Assessment caps limit how fast taxable value can grow year over year, even as market values rise. California's Proposition 13 (2% cap) and Florida's Save Our Homes (3% cap) are the strictest; they protect long-term owners but create wide disparities between long-tenure and recent buyers.
Property tax is typically the second-largest fixed operating expense for rental property after debt service. A 1-percentage-point difference in effective rate is the difference between a $4,000 and an $8,000 annual tax bill on a $400,000 property — material enough to determine whether a deal pencils.
Investment properties usually do not qualify for homestead exemptions or assessment caps, which apply to owner-occupied primary residences only. In states with strong owner-occupant protections (CA, FL, MI, OR), this means rental property bears the full brunt of reassessment on transfer — a hidden underwriting hazard for buyers acquiring tenant-occupied stock.
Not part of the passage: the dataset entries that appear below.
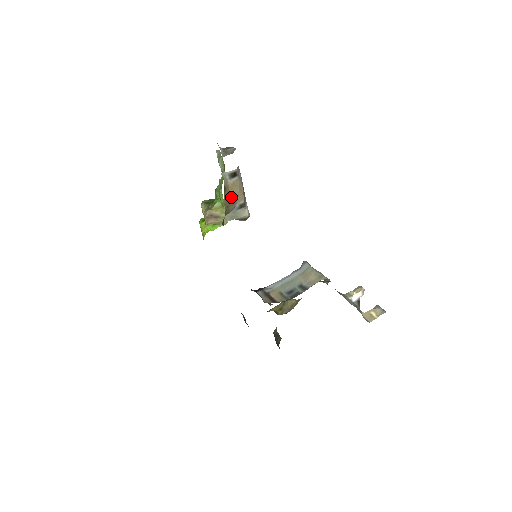
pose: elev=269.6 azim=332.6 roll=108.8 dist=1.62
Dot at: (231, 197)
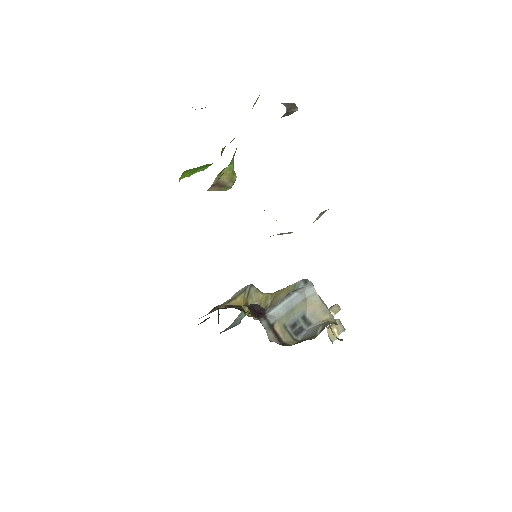
Dot at: occluded
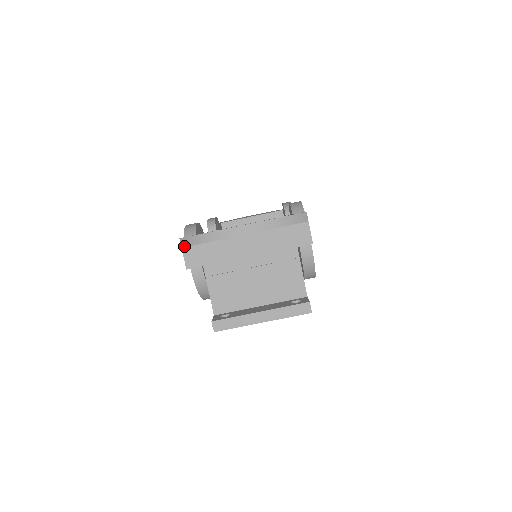
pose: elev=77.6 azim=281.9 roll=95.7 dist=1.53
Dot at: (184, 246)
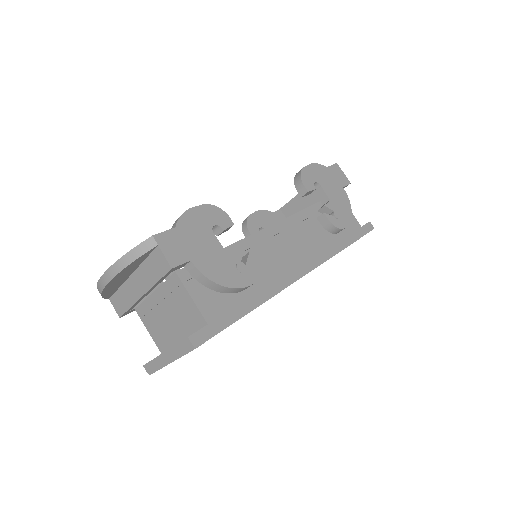
Dot at: (107, 298)
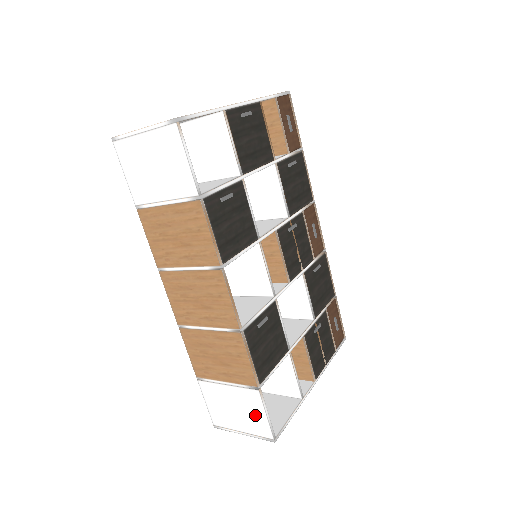
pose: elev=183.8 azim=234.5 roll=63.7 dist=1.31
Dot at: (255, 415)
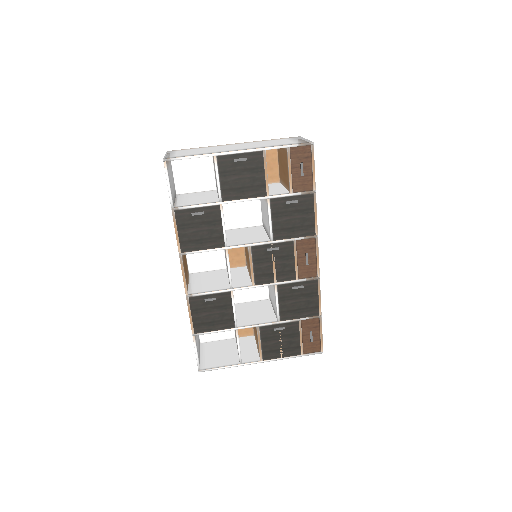
Dot at: occluded
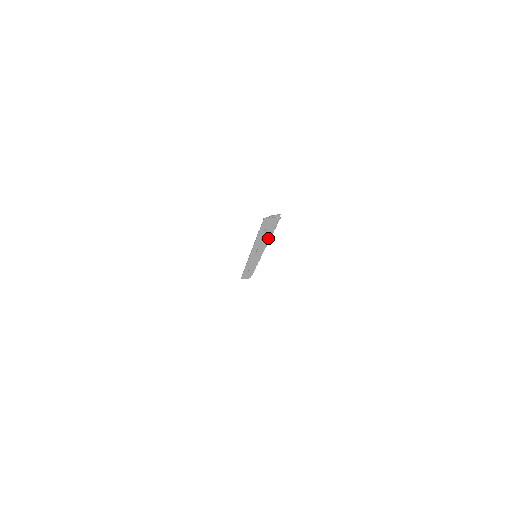
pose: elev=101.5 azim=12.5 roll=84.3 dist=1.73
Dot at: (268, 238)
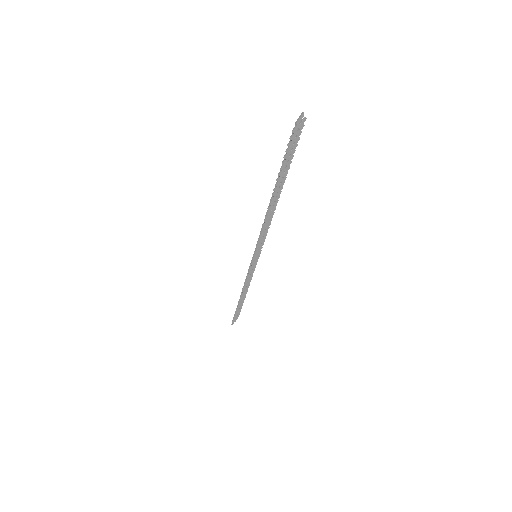
Dot at: (279, 194)
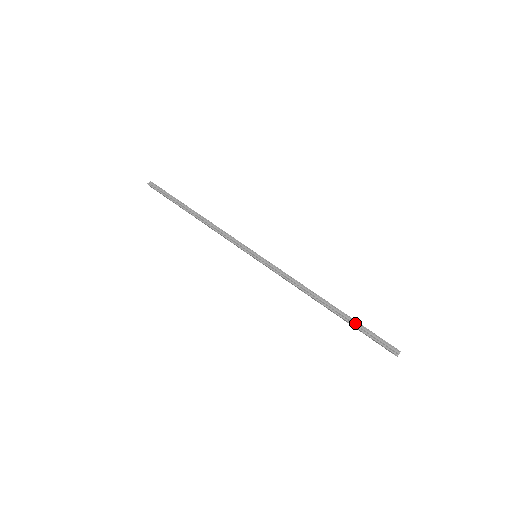
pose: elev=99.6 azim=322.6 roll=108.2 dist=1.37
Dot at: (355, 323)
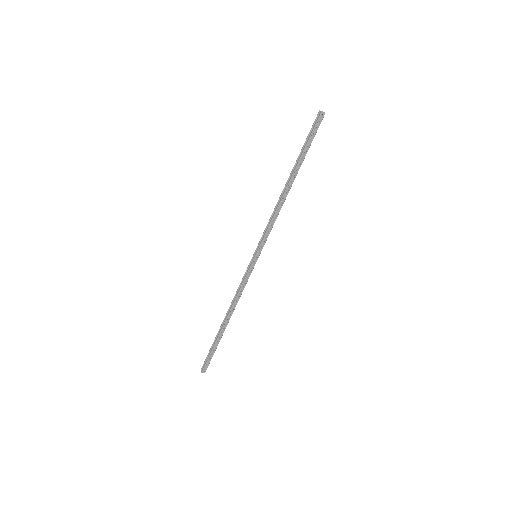
Dot at: (301, 154)
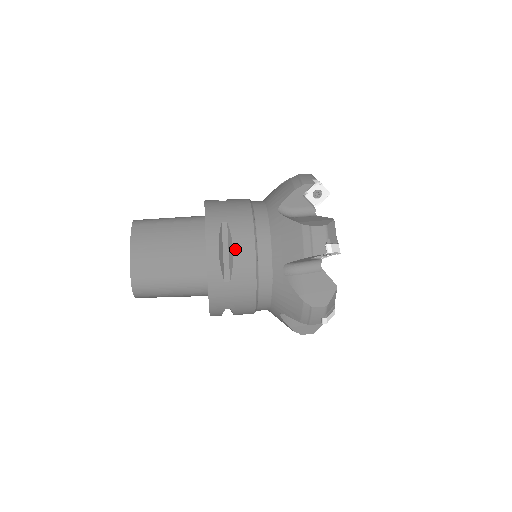
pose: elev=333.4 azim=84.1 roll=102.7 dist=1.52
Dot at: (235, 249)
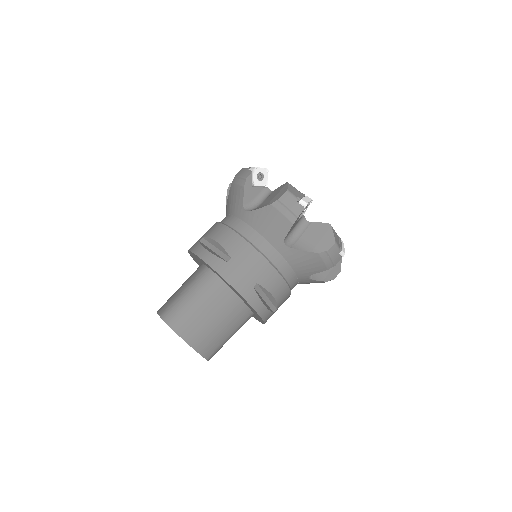
Dot at: (274, 295)
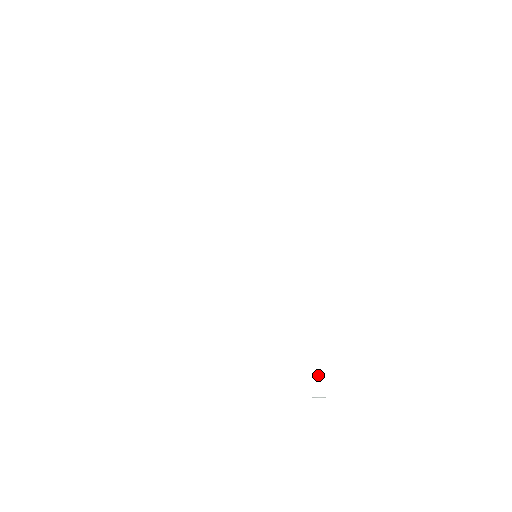
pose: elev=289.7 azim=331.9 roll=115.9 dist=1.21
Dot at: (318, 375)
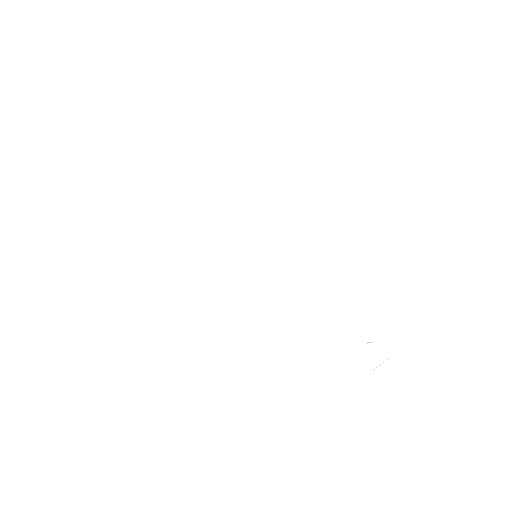
Dot at: (371, 342)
Effective rate source: Tax Foundation, "Property Taxes Paid as a Percentage of Owner-Occupied Housing Value," using U.S. Census Bureau ACS 2022 (B25103/B25077), published 2024. Homestead and cap rules from state statutes cited per row. Last updated April 29, 2026. For informational purposes only — not tax or legal advice.